More details on the train data are given in : Deroussen, F., 2001. Oiseaux des jardins de France. Nashvert Production, Charenton, France ; Deroussen, F., Jiguet, F., 2006. La sonotheque du Museum: Oiseaux de France, les passereaux. Nashvert production, Charenton, France ; http://naturophonia.fr.
naturophonia.fr
2Depraetere M, Pavoine S, Jiguet F, Gasc A, Duvail S, Sueur, J - Monitoring animal diversity using acoustic indices: Implementation in a temperate woodland. Ecological Indicators, 13: 46-54
The ground truth of each test set will be used to score each system and distributed after the deadline for your working notes. * The participants must not try to handlabel the test set for tuning their models.
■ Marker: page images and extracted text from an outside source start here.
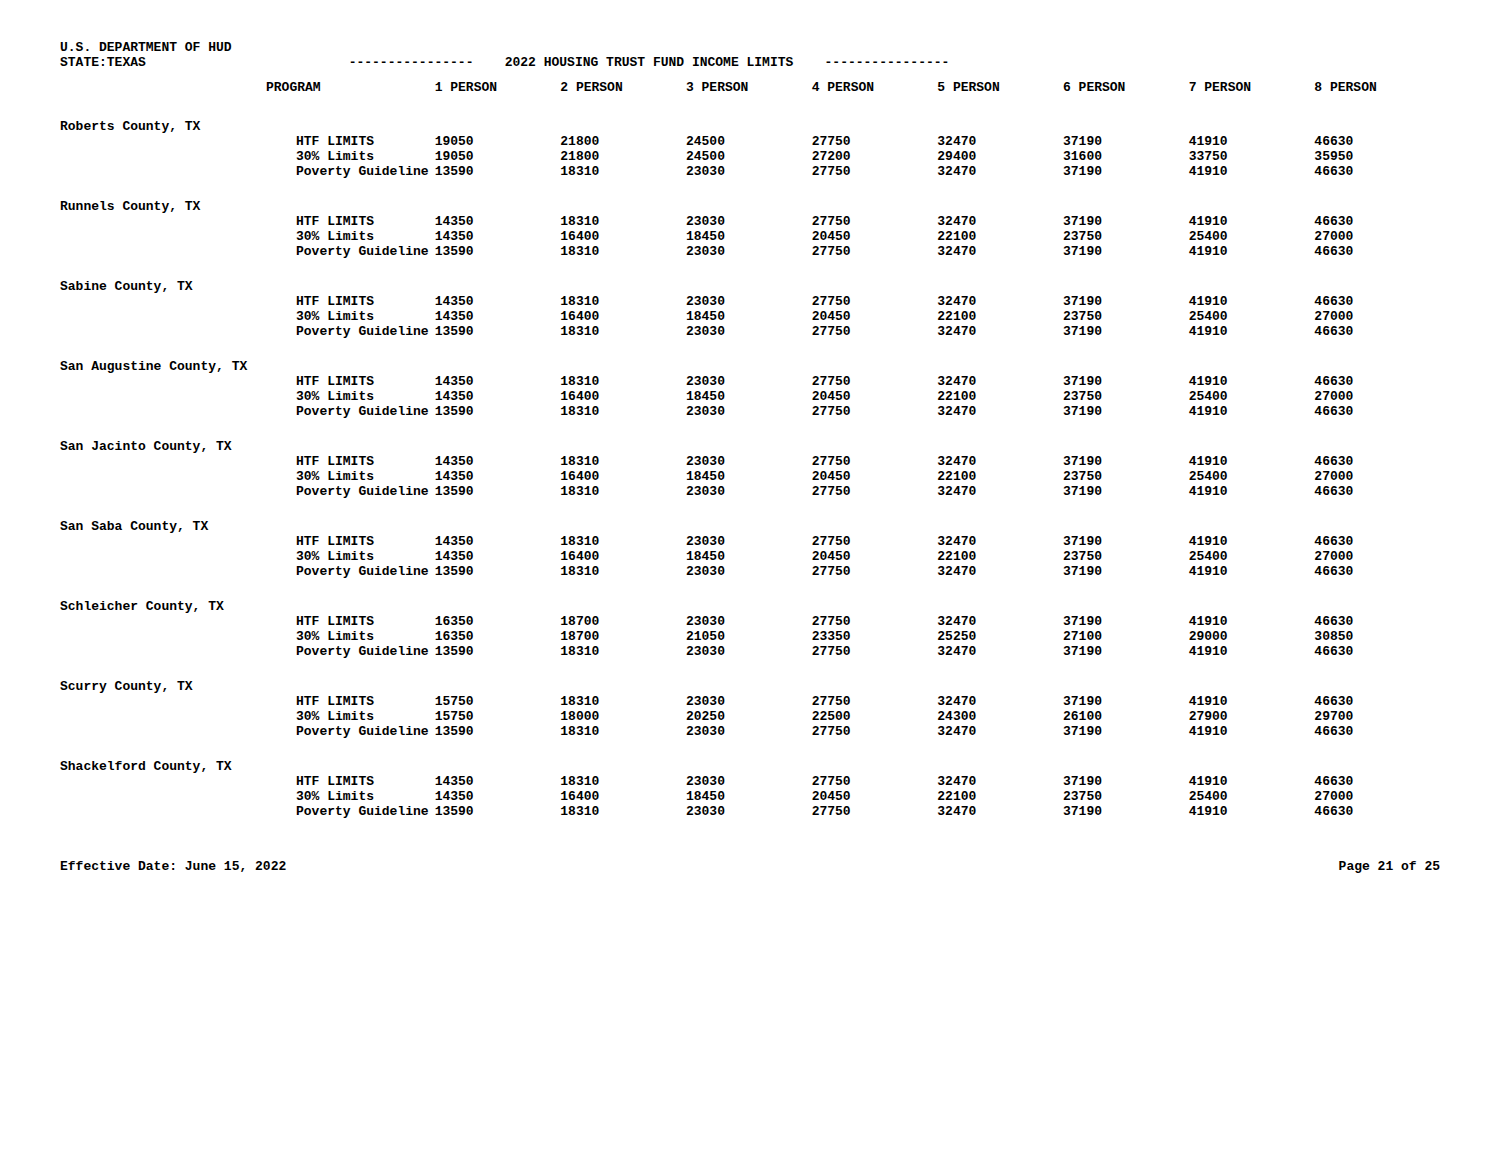U.S. DEPARTMENT OF HUD
STATE:TEXAS ---------------- 2022 HOUSING TRUST FUND INCOME LIMITS ----------------
| | PROGRAM | 1 PERSON | 2 PERSON | 3 PERSON | 4 PERSON | 5 PERSON | 6 PERSON | 7 PERSON | 8 PERSON |
| --- | --- | --- | --- | --- | --- | --- | --- | --- | --- |
| Roberts County, TX | |
| | HTF LIMITS | 19050 | 21800 | 24500 | 27750 | 32470 | 37190 | 41910 | 46630 |
| | 30% Limits | 19050 | 21800 | 24500 | 27200 | 29400 | 31600 | 33750 | 35950 |
| | Poverty Guideline | 13590 | 18310 | 23030 | 27750 | 32470 | 37190 | 41910 | 46630 |
| Runnels County, TX | |
| | HTF LIMITS | 14350 | 18310 | 23030 | 27750 | 32470 | 37190 | 41910 | 46630 |
| | 30% Limits | 14350 | 16400 | 18450 | 20450 | 22100 | 23750 | 25400 | 27000 |
| | Poverty Guideline | 13590 | 18310 | 23030 | 27750 | 32470 | 37190 | 41910 | 46630 |
| Sabine County, TX | |
| | HTF LIMITS | 14350 | 18310 | 23030 | 27750 | 32470 | 37190 | 41910 | 46630 |
| | 30% Limits | 14350 | 16400 | 18450 | 20450 | 22100 | 23750 | 25400 | 27000 |
| | Poverty Guideline | 13590 | 18310 | 23030 | 27750 | 32470 | 37190 | 41910 | 46630 |
| San Augustine County, TX | |
| | HTF LIMITS | 14350 | 18310 | 23030 | 27750 | 32470 | 37190 | 41910 | 46630 |
| | 30% Limits | 14350 | 16400 | 18450 | 20450 | 22100 | 23750 | 25400 | 27000 |
| | Poverty Guideline | 13590 | 18310 | 23030 | 27750 | 32470 | 37190 | 41910 | 46630 |
| San Jacinto County, TX | |
| | HTF LIMITS | 14350 | 18310 | 23030 | 27750 | 32470 | 37190 | 41910 | 46630 |
| | 30% Limits | 14350 | 16400 | 18450 | 20450 | 22100 | 23750 | 25400 | 27000 |
| | Poverty Guideline | 13590 | 18310 | 23030 | 27750 | 32470 | 37190 | 41910 | 46630 |
| San Saba County, TX | |
| | HTF LIMITS | 14350 | 18310 | 23030 | 27750 | 32470 | 37190 | 41910 | 46630 |
| | 30% Limits | 14350 | 16400 | 18450 | 20450 | 22100 | 23750 | 25400 | 27000 |
| | Poverty Guideline | 13590 | 18310 | 23030 | 27750 | 32470 | 37190 | 41910 | 46630 |
| Schleicher County, TX | |
| | HTF LIMITS | 16350 | 18700 | 23030 | 27750 | 32470 | 37190 | 41910 | 46630 |
| | 30% Limits | 16350 | 18700 | 21050 | 23350 | 25250 | 27100 | 29000 | 30850 |
| | Poverty Guideline | 13590 | 18310 | 23030 | 27750 | 32470 | 37190 | 41910 | 46630 |
| Scurry County, TX | |
| | HTF LIMITS | 15750 | 18310 | 23030 | 27750 | 32470 | 37190 | 41910 | 46630 |
| | 30% Limits | 15750 | 18000 | 20250 | 22500 | 24300 | 26100 | 27900 | 29700 |
| | Poverty Guideline | 13590 | 18310 | 23030 | 27750 | 32470 | 37190 | 41910 | 46630 |
| Shackelford County, TX | |
| | HTF LIMITS | 14350 | 18310 | 23030 | 27750 | 32470 | 37190 | 41910 | 46630 |
| | 30% Limits | 14350 | 16400 | 18450 | 20450 | 22100 | 23750 | 25400 | 27000 |
| | Poverty Guideline | 13590 | 18310 | 23030 | 27750 | 32470 | 37190 | 41910 | 46630 |
Effective Date: June 15, 2022
Page 21 of 25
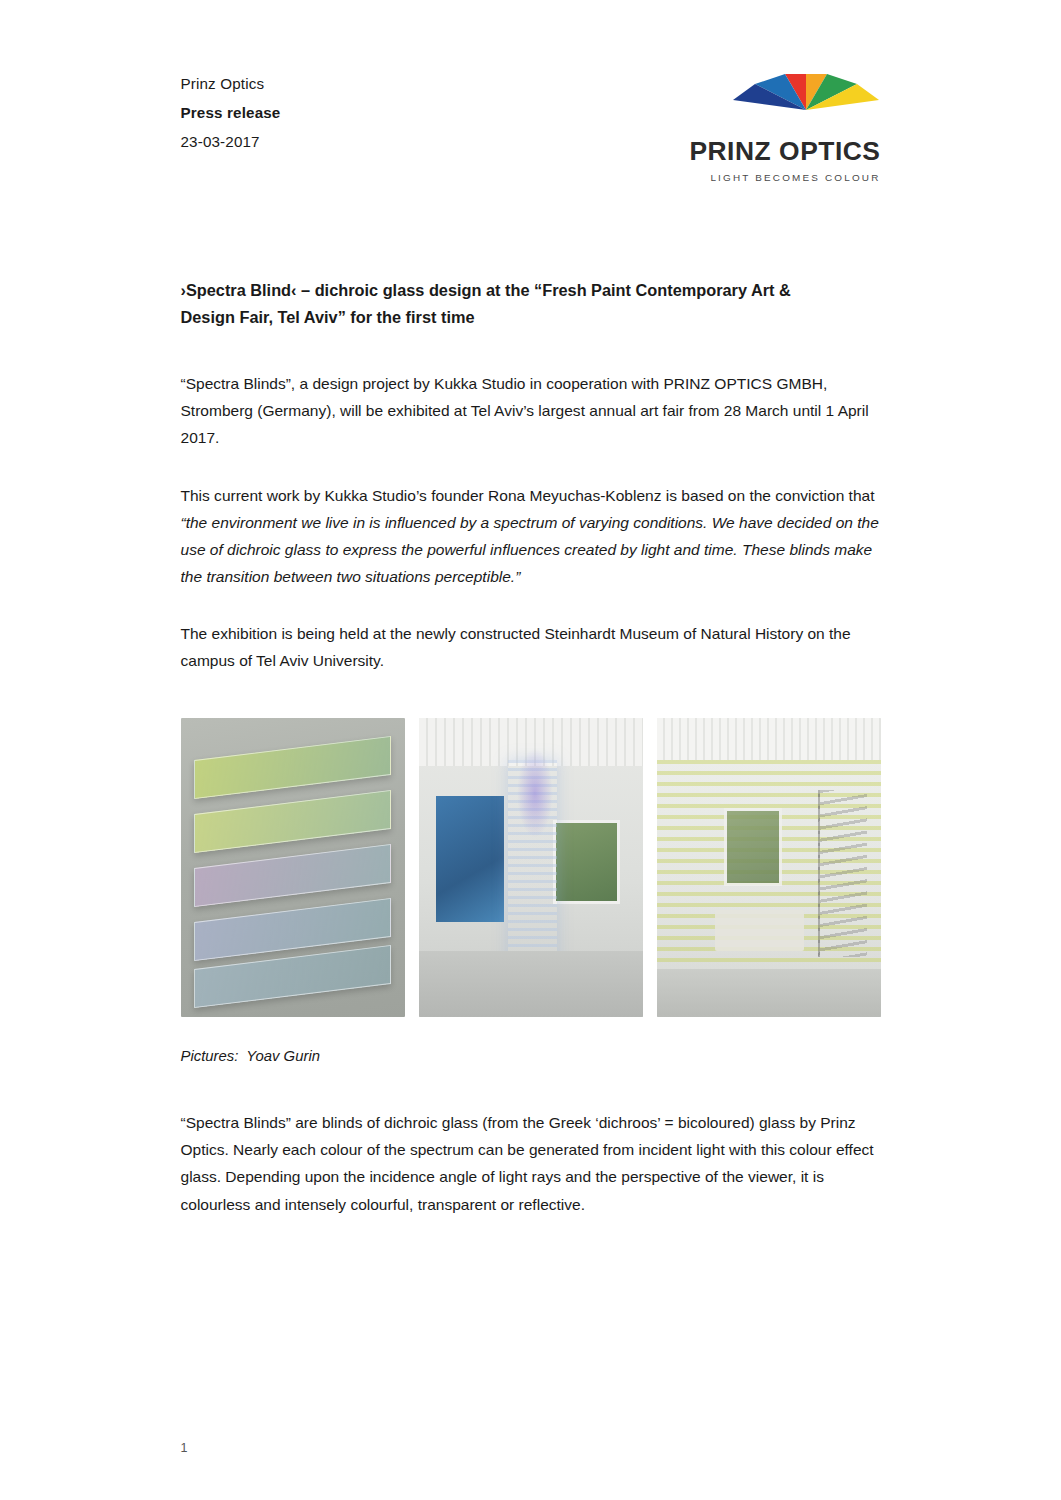Prinz Optics
Press release
23-03-2017
PRINZ OPTICS
Light becomes colour
›Spectra Blind‹ – dichroic glass design at the “Fresh Paint Contemporary Art & Design Fair, Tel Aviv” for the first time
“Spectra Blinds”, a design project by Kukka Studio in cooperation with PRINZ OPTICS GMBH, Stromberg (Germany), will be exhibited at Tel Aviv’s largest annual art fair from 28 March until 1 April 2017.
This current work by Kukka Studio’s founder Rona Meyuchas-Koblenz is based on the conviction that
“the environment we live in is influenced by a spectrum of varying conditions. We have decided on the use of dichroic glass to express the powerful influences created by light and time. These blinds make the transition between two situations perceptible.”
The exhibition is being held at the newly constructed Steinhardt Museum of Natural History on the campus of Tel Aviv University.
Pictures: Yoav Gurin
“Spectra Blinds” are blinds of dichroic glass (from the Greek ‘dichroos’ = bicoloured) glass by Prinz Optics. Nearly each colour of the spectrum can be generated from incident light with this colour effect glass. Depending upon the incidence angle of light rays and the perspective of the viewer, it is colourless and intensely colourful, transparent or reflective.
1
Guidelines on submitting results are simple. Please follow the guidelines on KAGGLE as shown in the links below:
Avian Data
Whale Data
Tasks
As part of the challenge, different thematic approaches can be proposed that will reflect on the most commonly encountered problems in the field. In both cases, avian and marine mammal sounds, the major thematic approaches include:
- (i) Species detection
- (ii) Species classification
- (iii) Call extraction
- (iv) Tracking/Localization
In this proposal we recommend a technical challenge in the area of automatic classification as it appears to be a task that will immensely benefit the bioacoustics community. Our proposed challenge is outlined below:
- Task 1: Species Recognition/Clustering
- The goal of the task is to recognize the avian and marine mammal species in their respective recordings. This is a multi-class problem and allows participants to explore both supervised and unsupervised methodologies. Emphasis will be given on the recognition rate rather than the computational cost of the methodologies.
- Task 2: Free challenge
- Using the bird data set we can offer participants the chance to provide any meaningful environmental/ecological information using machine learning tools. The goal is to extract possible meaningful ecological correlations between the avian recordings and the provided meta-data (phylogenetic data which could match some acoustic cues, meteo (wind, sun...) for each test set.